Once again, the falsely accused defendant sued and walked away with a million dollar plus settlement.
Judges cannot make rulings based upon emotions, inflammatory accusations, public outcry’s and publicity generated by heinous crimes.
Under the “no bond” rule, judges need to have evidence to “hang their hats” on to have their rulings sustained and upheld on appeal.
District Attorney Raul Torrez claims that District Judges are asking for “mini-trials” and that Judges won’t accept written criminal complaints by law enforcement officers as sufficient evidence to hold someone without bond.
The hearings required under the “no bond rule” are not “mini-trials” to determine guilt or innocence but a presentation of evidence.
The Attorney General and the District Attorney’s office do not want to be required to offer any clear and convincing evidence that no release condition exist to protect the public as required by the “no-bond” rule.

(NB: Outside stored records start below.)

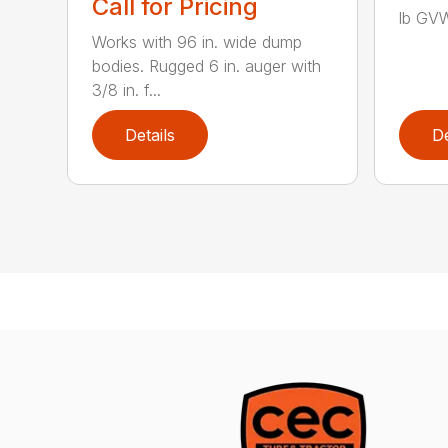
Call for Pricing
lb GVW
Works with 96 in. wide dump
bodies. Rugged 6 in. auger with
3/8 in. f...
Details
De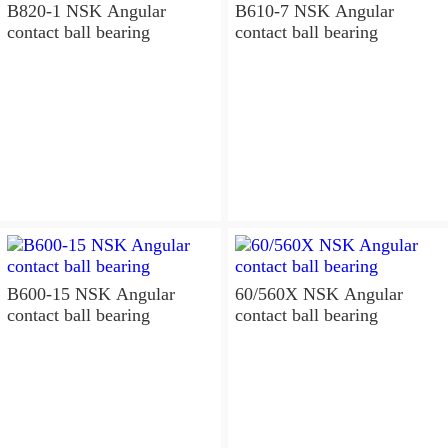
B820-1 NSK Angular
B610-7 NSK Angular
contact ball bearing
contact ball bearing
B600-15 NSK Angular
60/560X NSK Angular
contact ball bearing
contact ball bearing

Ostensibly, both the Attorney General and the District Attorney want to be allowed to offer only pleadings and accusations such as criminal complaints filed with the court.
A criminal complaint is not a conviction, is not clear and convincing evidence, but merely an accusation of probable cause that must be proven in court to get a conviction.
The new “no-bond” rule requires prosecutors to present supporting evidence that shows there are no reasonable release conditions that will protect the public.
Testimony from investigating officers as to the violent nature of the allege crimes committed and even testimony from the victims and injury inflicted could easily be offered to the court.
Probation officers for those charged and who are familiar with the charged defendants could also be called to testify as to the violent propensity of a defendant and past conduct.
I suspect that the New Mexico Supreme Court will rule that the Attorney General’s office and all District Attorneys in the state need to step up their game, do their jobs, and present clear and convincing evidence to the courts to allow the courts to find a charged defendant is a danger to the public and to issue a “no bond” hold until trial.